_Work to be completed_: Leave out the pictures and return every entry exactly as it appears.

Region labeling records
-- -- --
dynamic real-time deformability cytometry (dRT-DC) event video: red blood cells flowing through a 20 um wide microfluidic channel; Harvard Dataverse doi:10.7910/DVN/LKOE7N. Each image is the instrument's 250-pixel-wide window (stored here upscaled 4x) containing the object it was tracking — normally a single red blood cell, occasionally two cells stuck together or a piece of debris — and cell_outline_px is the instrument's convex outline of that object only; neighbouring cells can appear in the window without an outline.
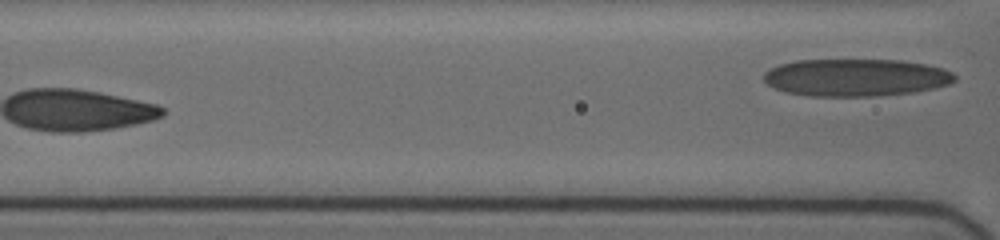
{"species": "human", "species_latin": "Homo sapiens", "temperature_condition": "cold", "stored_images_in_passage": 11, "segment_of_instrument_passage": [2, 2], "camera_frame_rate_fps": 3000, "um_per_image_px": 0.085, "donor": {"sex": "female"}, "frame": {"image": 1, "passage_image": 11, "time_ms": 7.333, "image_size_px": [1000, 240], "cell_outline_px": [[956, 80], [948, 84], [932, 88], [912, 92], [872, 96], [812, 96], [784, 92], [772, 88], [764, 80], [764, 72], [780, 64], [796, 60], [904, 60], [928, 64], [944, 68], [952, 72], [956, 76]], "centroid_in_image_um": [72.75, 6.58], "position_along_channel_um": 93.9, "area_um2": 41.73}}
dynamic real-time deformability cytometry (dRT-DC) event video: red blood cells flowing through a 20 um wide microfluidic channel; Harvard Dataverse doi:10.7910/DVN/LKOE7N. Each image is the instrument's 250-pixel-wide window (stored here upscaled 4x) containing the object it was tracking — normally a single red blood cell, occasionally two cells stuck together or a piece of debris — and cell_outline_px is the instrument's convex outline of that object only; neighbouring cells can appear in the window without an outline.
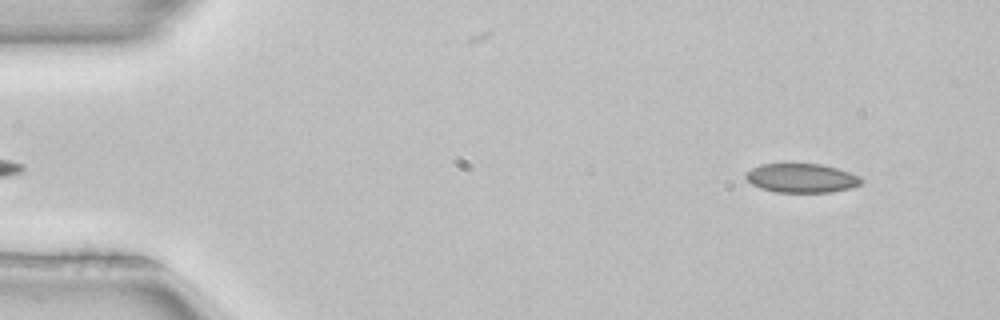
{"species": "common noctule bat (a hibernating species)", "species_latin": "Nyctalus noctula", "temperature_condition": "room temperature", "stored_images_in_passage": 49, "camera_frame_rate_fps": 3000, "um_per_image_px": 0.085, "animal": {"sex": "female", "body_mass_g": 22.7, "forearm_length_mm": 54.2}, "frame": {"image": 1, "passage_image": 3, "time_ms": 0.667, "image_size_px": [1000, 320], "cell_outline_px": [[864, 180], [860, 184], [848, 188], [832, 192], [776, 192], [760, 188], [752, 184], [744, 176], [744, 172], [760, 164], [820, 164], [836, 168], [848, 172]], "centroid_in_image_um": [68.07, 15.14], "position_along_channel_um": 16.9, "area_um2": 19.36}}
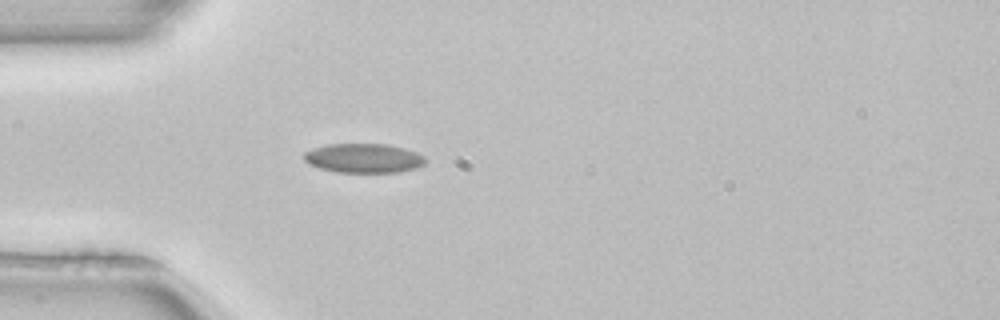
{"frame": {"image": 2, "passage_image": 13, "time_ms": 4.0, "image_size_px": [1000, 320], "cell_outline_px": [[428, 160], [424, 164], [416, 168], [400, 172], [336, 172], [320, 168], [308, 164], [304, 160], [304, 152], [312, 148], [328, 144], [388, 144], [404, 148], [416, 152], [424, 156]], "centroid_in_image_um": [30.92, 13.44], "position_along_channel_um": 54.1, "area_um2": 20.87}}
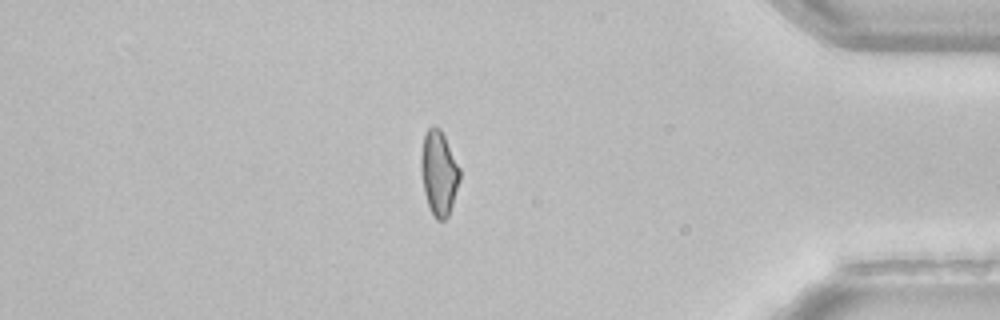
{"frame": {"image": 3, "passage_image": 42, "time_ms": 13.667, "image_size_px": [1000, 320], "cell_outline_px": [[460, 180], [448, 216], [444, 220], [436, 220], [432, 216], [424, 192], [420, 172], [420, 156], [424, 136], [428, 128], [432, 124], [436, 124], [440, 128], [460, 168]], "centroid_in_image_um": [37.28, 14.69], "position_along_channel_um": 397.9, "area_um2": 19.25}, "authors_computed_cell_mechanics": {"area_um2": 19.5364, "velocity_mm_per_s": 3.999, "shape_relaxation_time_tau1_ms": null, "shape_relaxation_time_tau2_ms": 4.7327, "deformation_change_tau1": null, "deformation_change_tau2": 0.083}}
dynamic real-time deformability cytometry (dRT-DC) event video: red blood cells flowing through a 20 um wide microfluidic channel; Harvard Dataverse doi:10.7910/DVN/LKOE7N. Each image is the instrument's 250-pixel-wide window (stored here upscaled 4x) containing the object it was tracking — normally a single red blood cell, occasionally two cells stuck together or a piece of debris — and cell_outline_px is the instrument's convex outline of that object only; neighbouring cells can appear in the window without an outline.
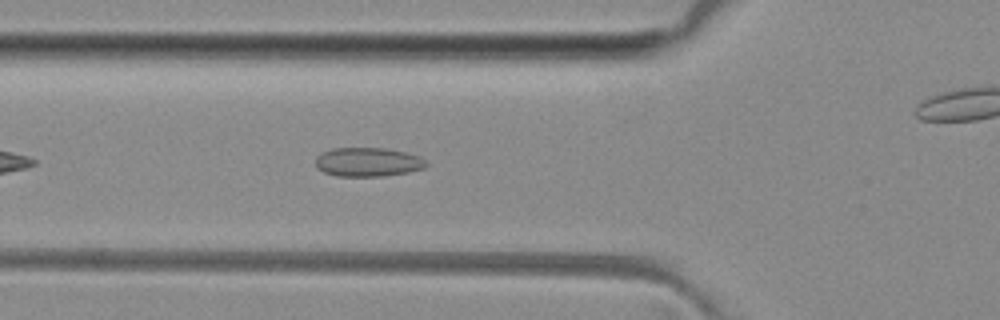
-- -- --
_Result_:
dynamic real-time deformability cytometry (dRT-DC) event video: red blood cells flowing through a 20 um wide microfluidic channel; Harvard Dataverse doi:10.7910/DVN/LKOE7N. Each image is the instrument's 250-pixel-wide window (stored here upscaled 4x) containing the object it was tracking — normally a single red blood cell, occasionally two cells stuck together or a piece of debris — and cell_outline_px is the instrument's convex outline of that object only; neighbouring cells can appear in the window without an outline.
{"species": "human", "species_latin": "Homo sapiens", "temperature_condition": "cold", "stored_images_in_passage": 11, "segment_of_instrument_passage": [2, 2], "camera_frame_rate_fps": 3000, "um_per_image_px": 0.085, "donor": {"sex": "female"}, "frame": {"image": 1, "passage_image": 11, "time_ms": 7.333, "image_size_px": [1000, 240], "cell_outline_px": [[956, 80], [948, 84], [932, 88], [912, 92], [872, 96], [812, 96], [784, 92], [772, 88], [764, 80], [764, 72], [780, 64], [796, 60], [904, 60], [928, 64], [944, 68], [952, 72], [956, 76]], "centroid_in_image_um": [72.75, 6.58], "position_along_channel_um": 93.9, "area_um2": 41.73}}
dynamic real-time deformability cytometry (dRT-DC) event video: red blood cells flowing through a 20 um wide microfluidic channel; Harvard Dataverse doi:10.7910/DVN/LKOE7N. Each image is the instrument's 250-pixel-wide window (stored here upscaled 4x) containing the object it was tracking — normally a single red blood cell, occasionally two cells stuck together or a piece of debris — and cell_outline_px is the instrument's convex outline of that object only; neighbouring cells can appear in the window without an outline.
{"species": "common noctule bat (a hibernating species)", "species_latin": "Nyctalus noctula", "temperature_condition": "room temperature", "stored_images_in_passage": 49, "camera_frame_rate_fps": 3000, "um_per_image_px": 0.085, "animal": {"sex": "female", "body_mass_g": 22.7, "forearm_length_mm": 54.2}, "frame": {"image": 1, "passage_image": 3, "time_ms": 0.667, "image_size_px": [1000, 320], "cell_outline_px": [[864, 180], [860, 184], [848, 188], [832, 192], [776, 192], [760, 188], [752, 184], [744, 176], [744, 172], [760, 164], [820, 164], [836, 168], [848, 172]], "centroid_in_image_um": [68.07, 15.14], "position_along_channel_um": 16.9, "area_um2": 19.36}}
{"frame": {"image": 2, "passage_image": 13, "time_ms": 4.0, "image_size_px": [1000, 320], "cell_outline_px": [[428, 160], [424, 164], [416, 168], [400, 172], [336, 172], [320, 168], [308, 164], [304, 160], [304, 152], [312, 148], [328, 144], [388, 144], [404, 148], [416, 152], [424, 156]], "centroid_in_image_um": [30.92, 13.44], "position_along_channel_um": 54.1, "area_um2": 20.87}}
{"frame": {"image": 3, "passage_image": 42, "time_ms": 13.667, "image_size_px": [1000, 320], "cell_outline_px": [[460, 180], [448, 216], [444, 220], [436, 220], [432, 216], [424, 192], [420, 172], [420, 156], [424, 136], [428, 128], [432, 124], [436, 124], [440, 128], [460, 168]], "centroid_in_image_um": [37.28, 14.69], "position_along_channel_um": 397.9, "area_um2": 19.25}, "authors_computed_cell_mechanics": {"area_um2": 19.5364, "velocity_mm_per_s": 3.999, "shape_relaxation_time_tau1_ms": null, "shape_relaxation_time_tau2_ms": 4.7327, "deformation_change_tau1": null, "deformation_change_tau2": 0.083}}
dynamic real-time deformability cytometry (dRT-DC) event video: red blood cells flowing through a 20 um wide microfluidic channel; Harvard Dataverse doi:10.7910/DVN/LKOE7N. Each image is the instrument's 250-pixel-wide window (stored here upscaled 4x) containing the object it was tracking — normally a single red blood cell, occasionally two cells stuck together or a piece of debris — and cell_outline_px is the instrument's convex outline of that object only; neighbouring cells can appear in the window without an outline.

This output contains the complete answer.